Lucille Lheureux, adjointe aux espaces publics et à la nature en ville

. ©Auriane Poillet

 

Quels sont les principaux enjeux autour de l’alimentation ?

Il y en a deux. Un enjeu de santé tout d’abord. Que chacun puisse se nourrir pour être en bonne santé est capital. Le second concerne les modes de production et d’approvisionnement. Il s’agit donc d’opter pour une alimentation saine sans compromettre la capacité des futures générations à le faire également…

Les deux enjeux vont souvent de pair : diminuer la consommation de viande par exemple est bénéfique pour la santé et pour la planète. Mais je suis persuadée que c’est par le biais de la santé qu’on modifiera les habitudes alimentaires.

Au sein de cette Biennale des villes en transition, l’alimentation aura-t-elle une place particulière ?

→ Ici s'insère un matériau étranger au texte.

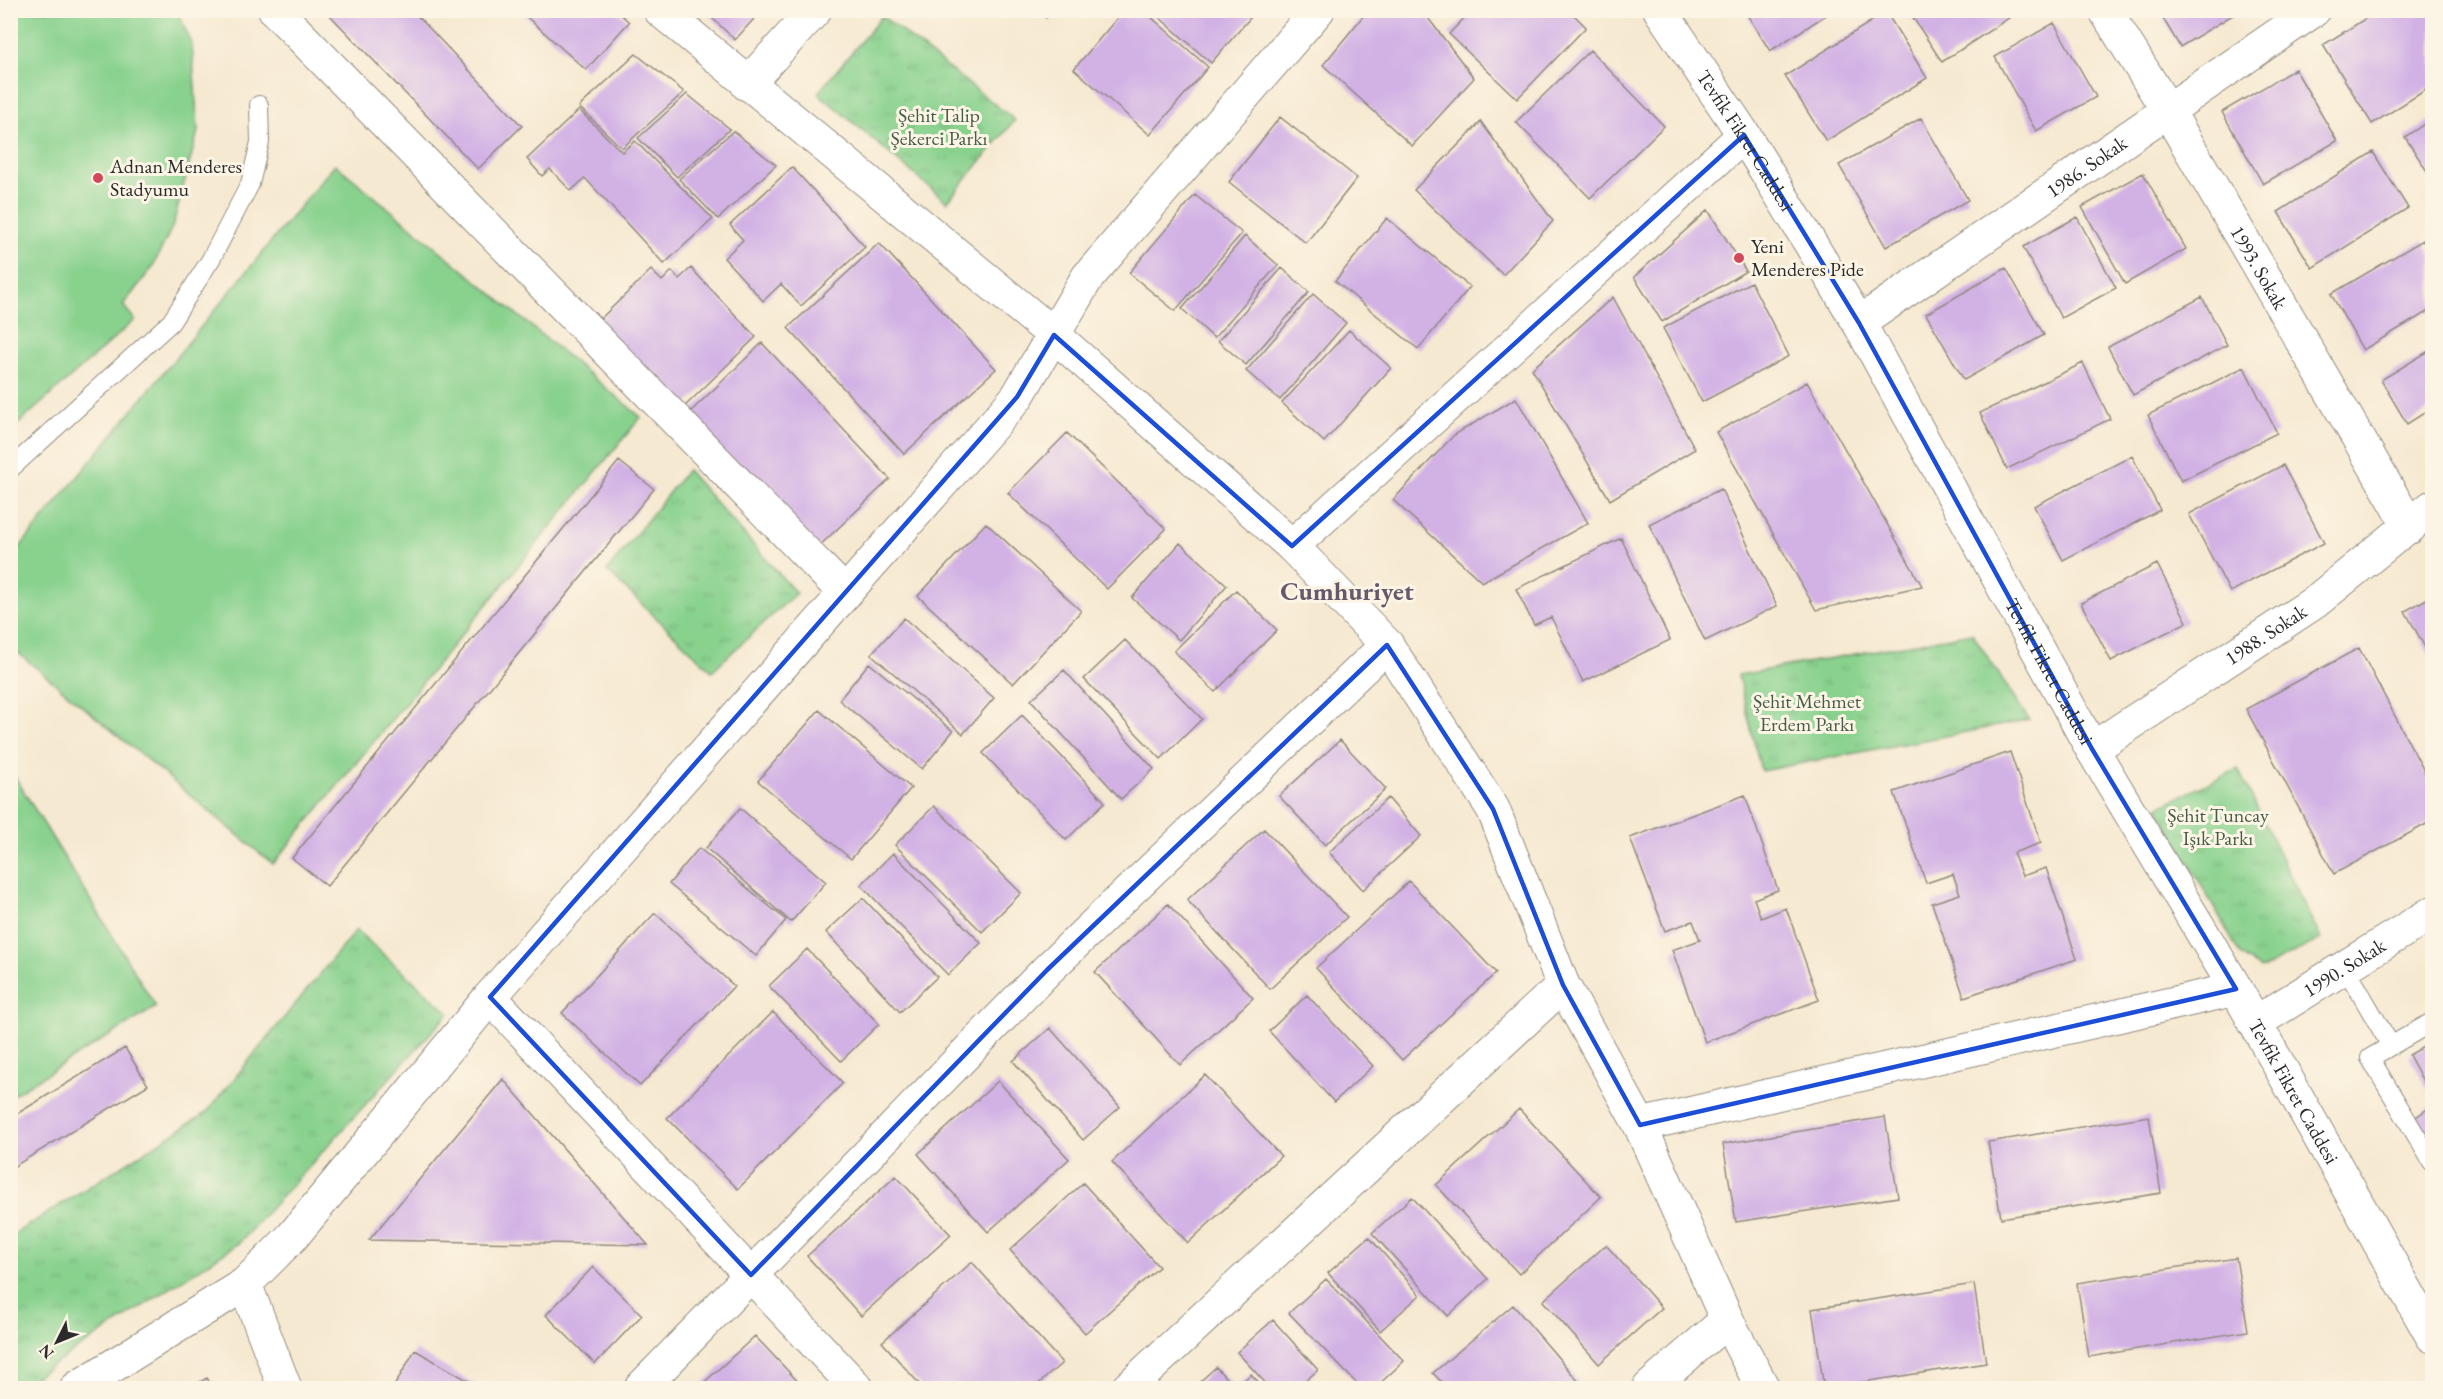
<svg xmlns="http://www.w3.org/2000/svg" width="2443" height="1399" viewBox="0 0 2443 1399" font-family="'EB Garamond',serif">
<defs>
<pattern id="park-tufts" width="24" height="20" patternUnits="userSpaceOnUse" patternTransform="scale(1.5)"><rect width="24" height="20" fill="#89d28e"/><path d="M3 7l-1-3M5 7V3M7 7l1-3M15 17l-1-3M17 17v-4M19 17l1-3" fill="none" stroke="#76b47b"/></pattern>
</defs>
<rect width="100%" height="100%" fill="#fcf5e5"/>
<filter id="ink" filterUnits="userSpaceOnUse"><feTurbulence type="fractalNoise" baseFrequency=".0167" numOctaves="2"/><feDisplacementMap in="SourceGraphic" scale="12" xChannelSelector="R" yChannelSelector="G"/><feConvolveMatrix kernelMatrix="1 2 1 2 8 2 1 2 1" color-interpolation-filters="sRGB"/></filter>
<filter id="wash" filterUnits="userSpaceOnUse"><feTurbulence type="fractalNoise" baseFrequency=".008" numOctaves="4" result="noise"/><feDisplacementMap in="SourceGraphic" scale="24" xChannelSelector="R" yChannelSelector="G"/><feGaussianBlur stdDeviation="1.35" result="paint"/><feColorMatrix in="noise" values="0 0 0 0 0 0 0 0 0 0 0 0 0 0 0 0 0 1.4 0 .05"/><feComposite in="paint" operator="in"/></filter>
<g filter="url(#wash)">
<rect width="100%" height="100%" fill="#f6e9d1"/>
<path fill="url(#park-tufts)" stroke="#5a7e5c" stroke-width="1.5" d="M882,16L1015,120L947,202L818,93Z
M687,470L796,593L712,671L607,571Z
M1972,633L2029,720L1761,771L1738,675Z
M2238,769L2321,939L2261,969L2241,956L2158,807Z
M356,930L449,1013L239,1243L18,1388H11V1236L206,1113Z"/>
<path fill="#89d28e" stroke="#5a7e5c" stroke-width="1.5" d="M10,11H177L192,44L198,131L173,225L152,268L123,305L135,320L11,430Z
M335,164L641,417L273,864L11,647V558Z
M10,769L156,1007L11,1096H10Z"/>
<g id="blocks">
<path fill="#d2b1e5" d="M325,10H412L522,126L478,169Z
M519,10H616L629,22L586,70Z
M704,10H762L735,40Z
M1037,10H1052L1046,18Z
M1124,10H1143L1208,67L1150,135L1074,69Z
M1151,10H1257L1211,63Z
M1368,10H1422L1474,78L1412,146L1323,65Z
M1472,10H1569L1586,27L1517,99L1449,34Z
M1744,10H1834L1770,51Z
M1908,10H2021L1942,62Z
M2158,10H2241L2180,47Z
M2379,10H2432V86L2372,124L2323,45Z
M1886,12L1927,78L1826,141L1785,76Z
M2054,23L2096,97L2036,131L1995,57Z
M1590,50L1664,126L1590,198L1516,122Z
M636,54L684,92L622,148L579,107Z
M2295,69L2337,141L2263,184L2222,112Z
M687,94L730,129L677,177L638,138Z
M579,110L622,152L635,141L713,219L664,264L585,178L571,191L550,169L542,176L527,159Z
M1280,117L1357,178L1306,243L1229,182Z
M1921,118L1968,200L1886,247L1839,165Z
M2432,119V179L2405,137Z
M1481,122L1553,221L1503,275L1414,190Z
M733,131L776,165L718,219L679,179Z
M2373,152L2408,208L2312,268L2278,212Z
M792,167L865,247L801,306L781,284L763,301L724,258L743,240L730,225Z
M2143,173L2186,249L2125,284L2082,207Z
M1195,195L1242,233L1175,311L1129,273Z
M1708,210L1746,271L1662,322L1634,277Z
M2077,217L2116,288L2061,318L2023,247Z
M1387,218L1470,287L1418,349L1335,281Z
M1245,236L1278,265L1214,338L1182,309Z
M2423,240L2432,257V309L2363,350L2331,294Z
M879,243L996,369L904,454L788,328Z
M691,268L756,337L679,412L596,323L651,270L662,281L672,271L679,279Z
M1282,268L1309,292L1246,365L1218,341Z
M2006,268L2044,335L1964,380L1926,314Z
M1751,282L1789,356L1702,402L1663,328Z
M1313,294L1346,323L1280,400L1246,371Z
M1613,297L1695,449L1610,500L1532,369Z
M2202,297L2227,345L2133,395L2108,347Z
M1349,330L1391,368L1324,442L1282,403Z
M762,343L890,479L812,553L684,418Z
M2432,349V408L2407,424L2381,380Z
M2083,363L2110,419L2007,469L1980,413Z
M2244,367L2277,433L2181,481L2148,415Z
M1807,382L1922,586L1816,610L1716,432Z
M1516,398L1588,523L1482,582L1393,500L1454,435Z
M1067,433L1166,529L1107,589L1008,493Z
M2132,456L2160,510L2063,560L2034,506Z
M619,461L654,489L327,886L292,858Z
M2283,465L2324,543L2230,592L2189,514Z
M1721,489L1777,606L1705,641L1649,524Z
M986,523L1081,611L1013,684L918,596Z
M1621,538L1670,640L1583,682L1551,617L1534,625L1516,589Z
M1180,543L1227,585L1179,640L1132,598Z
M2157,564L2187,622L2111,661L2081,603Z
M1236,590L1277,630L1215,692L1174,651Z
M2432,596V660L2405,611Z
M904,618L994,698L963,734L871,654Z
M1125,640L1202,719L1161,759L1084,679Z
M2359,648L2432,786V821L2334,874L2246,709Z
M869,663L953,731L922,769L839,700Z
M1064,670L1154,769L1121,799L1031,700Z
M819,710L911,788L851,859L758,781Z
M1022,715L1105,802L1066,840L983,753Z
M1340,740L1386,789L1325,845L1279,796Z
M2010,752L2041,843L2013,853L2022,876L2046,868L2077,959L1964,997L1932,903L1960,894L1953,874L1926,883L1894,792Z
M1745,795L1778,890L1754,899L1761,918L1786,908L1819,1000L1705,1042L1672,950L1700,940L1693,921L1665,931L1630,838Z
M1388,798L1421,836L1363,890L1329,852Z
M934,806L1021,893L982,932L895,845Z
M740,808L826,882L791,922L706,848Z
M1264,829L1347,917L1270,989L1187,900Z
M699,848L786,920L756,956L669,884Z
M893,853L981,943L948,975L861,885Z
M1409,881L1496,973L1402,1060L1316,968Z
M863,898L937,977L900,1012L826,932Z
M1168,904L1253,998L1180,1065L1095,972Z
M655,913L734,986L640,1086L562,1013Z
M807,949L879,1024L841,1061L769,986Z
M1307,995L1373,1066L1334,1102L1269,1031Z
M773,1012L843,1083L738,1189L667,1118Z
M1050,1028L1120,1107L1083,1140L1013,1061Z
M2432,1042V1098L2409,1055Z
M125,1048L148,1085L10,1169V1118Z
M1205,1075L1281,1156L1188,1243L1112,1162Z
M503,1079L648,1245L369,1240Z
M998,1081L1069,1159L988,1232L918,1154Z
M2432,1106V1146L2416,1117Z
M1519,1109L1601,1197L1519,1274L1436,1185Z
M2149,1116L2161,1193L2001,1218L1988,1142Z
M1885,1117L1898,1197L1736,1222L1723,1144Z
M896,1176L951,1235L861,1316L807,1256Z
M1083,1183L1159,1267L1085,1333L1010,1250Z
M1412,1197L1488,1279L1448,1316L1372,1233Z
M1369,1237L1420,1295L1380,1331L1328,1273Z
M1606,1245L1662,1308L1599,1364L1543,1301Z
M2236,1258L2248,1331L2089,1357L2077,1283Z
M972,1262L1062,1363L1034,1388H923L882,1342Z
M593,1267L642,1315L595,1364L546,1315Z
M1326,1279L1404,1361L1375,1388H1361L1289,1313Z
M1974,1284L1986,1363L1824,1388L1812,1309Z
M1513,1305L1579,1382L1572,1388H1447L1433,1373Z
M1273,1320L1318,1370L1297,1388H1270L1237,1352Z
M755,1336L804,1388H698Z
M415,1350L476,1385L474,1388H393Z
M1216,1367L1235,1388L1251,1374L1264,1388H1193Z
M207,1378L213,1388H189Z"/>
</g>
</g>
<g filter="url(#ink)">
<use href="#blocks" fill-opacity="0" stroke="#908a7e" stroke-width="1.5"/>
<g fill="none" stroke-linecap="round" stroke-linejoin="round">
<defs>
<path id="service" d="M10,469L171,322L211,259L250,184L260,142L259,105
M2345,967L2391,1046
M2432,1022L2370,1058L2432,1162"/>
<g id="minor">
<path id="s1" d="M2105,10L2168,111L2410,527"/>
<path d="M747,84L815,10"/>
<path id="s2" d="M1859,323L2314,10"/>
<path d="M1292,546L1744,135"/>
<path id="s3" d="M2092,749L2315,602L2432,507"/>
<path d="M490,997L857,1388"/>
<path id="s4" d="M2255,1023L2432,913"/>
<path d="M1640,1125L2236,989"/>
<path d="M245,1284L285,1388"/>
<path d="M641,1388L1047,970L1387,645"/>
<path d="M1128,1388L1563,985"/>
<path d="M1649,1388L1727,1320"/>
</g>
<g id="tertiary">
<path d="M275,10L845,593"/>
<path d="M660,10L1054,335L1292,546L1387,645L1493,809L1563,985L1640,1125L1727,1320L1763,1388"/>
<path id="s5" d="M1660,10L1744,135L1859,323L2092,749L2236,989L2432,1336"/>
<path d="M77,1388L245,1284L292,1237L490,997L1000,417L1017,397L1087,278L1318,10"/>
</g>
</defs>
<use href="#service" stroke="#908a7e" stroke-width="20"/>
<use href="#minor" stroke="#908a7e" stroke-width="35"/>
<use href="#tertiary" stroke="#908a7e" stroke-width="35"/>
<use href="#service" stroke="#fff" stroke-width="18"/>
<use href="#minor" stroke="#fff" stroke-width="33"/>
<use href="#tertiary" stroke="#fff" stroke-width="33"/>
</g>
</g>
<path fill="none" stroke="#1d4ed8" stroke-width="4.5" stroke-linejoin="round" d="M1744,135L1859,323L2092,749L2236,989L1640,1125L1563,985L1493,809L1387,645L1047,970L751,1275L490,997L1017,397L1054,335L1292,546Z"/>
<g fill="#d1495b" stroke="#fcf5e5" stroke-width="2">
<circle cx="98" cy="178" r="6"/>
<circle cx="1739" cy="258" r="6"/>
</g>
<g text-anchor="middle" dominant-baseline="central" stroke-width="6" stroke-linejoin="round" paint-order="stroke">
<g font-size="20" fill="#475d49" stroke="#fcf5e5">
<text x="939" y="115">Şehit Talip<tspan x="939" dy="23">Şekerci Parkı</tspan></text>
<text x="1807" y="701">Şehit Mehmet<tspan x="1807" dy="23">Erdem Parkı</tspan></text>
<text x="2218" y="815">Şehit Tuncay<tspan x="2218" dy="23">Işık Parkı</tspan></text>
</g>
<g font-size="20" fill="#2b2b2b" stroke="#fcf5e5">
<text stroke="none"><textPath href="#s5" startOffset="156">Tevfik Fikret Caddesi</textPath></text>
<text stroke="none"><textPath href="#s2" startOffset="276">1986. Sokak</textPath></text>
<text stroke="none"><textPath href="#s1" startOffset="300">1993. Sokak</textPath></text>
<text stroke="none"><textPath href="#s3" startOffset="208">1988. Sokak</textPath></text>
<text stroke="none"><textPath href="#s5" startOffset="768">Tevfik Fikret Caddesi</textPath></text>
<text stroke="none"><textPath href="#s4" startOffset="105">1990. Sokak</textPath></text>
<text stroke="none"><textPath href="#s5" startOffset="1254">Tevfik Fikret Caddesi</textPath></text>
</g>
<g font-size="20" fill="#2b2b2b" stroke="#fcf5e5" text-anchor="start">
<text x="110" y="166">Adnan Menderes<tspan x="110" dy="23">Stadyumu</tspan></text>
<text x="1751" y="246">Yeni<tspan x="1751" dy="23">Menderes Pide</tspan></text>
</g>
<g font-size="26" font-weight="bold" fill="#655a6c" stroke="#fcf5e5">
<text x="1347" y="591">Cumhuriyet</text>
</g>
</g>
<rect width="2443" height="1399" fill="none" stroke="#fcf5e5" stroke-width="36"/>
<g transform="translate(57 1342) rotate(227)" stroke="#fcf5e5" stroke-width="4.5" paint-order="stroke">
<path d="M0-4.5L10 22L0 15L-10 22Z" fill="#2b2b2b"/>
<text y="-9" font-size="16" font-weight="bold" text-anchor="middle" fill="#2b2b2b">N</text>
</g>
</svg>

Oui, une journée entière y sera consacrée, le premier dimanche, pour apporter des réponses concrètes sur ce qu’est une alimentation de qualité, et la manière d’y parvenir en fonction de ses moyens financiers, de sa mobilité, de ses connaissances… Un deuxième temps, moins grand public, sera un colloque de l’agriculture urbaine, réunissant des chercheurs et des acteurs de terrain.

A l’échelle de la Ville, quels sont les différents leviers ?

Le principal est celui de la restauration collective, avec près de 10 000 repas quotidiens. C’est très intéressant en termes de pédagogie, parce qu’un enfant qui prend de bonnes habitudes les conservera sans doute plus tard… Nous avons aussi des leviers au niveau des marchés publics.

Avec une difficulté tout de même, puisque « être local » ne peut pas faire partie des critères d’attribution d’un marché à un producteur ou à un fournisseur. Nous allons avoir besoin que la législation évolue…

Y a-t-il des freins économiques ?

Oui. Mais il faut peut-être se rappeler que l’alimentation et l’eau sont la base de la vie humaine, donc il n’est peut-être pas illogique que cela demande un peu de temps et d’argent.

Sans vouloir y opposer les autres postes de dépenses, il faut sans doute admettre que nous sommes allés un peu trop loin dans le choix de faire vite, pratique et pas cher pour les repas.

Quels sont les principaux axes pour l’avenir ?

Aujourd’hui, si tou.te.s les Isérois.es voulaient consommer bio et local, on ne pourrait pas répondre à la demande. Il faut donc travailler sur un schéma ou un plan d’action territorial, qui structure vraiment les échanges entre les consommateurs, les producteurs, les distributeurs et les collectivités.

Et qui tient compte des métiers et de la formation, de la préservation du foncier, des circuits de distribution… Il s’agit de structurer une filière alimentation avec la Métropole comme on structure une filière bois par exemple.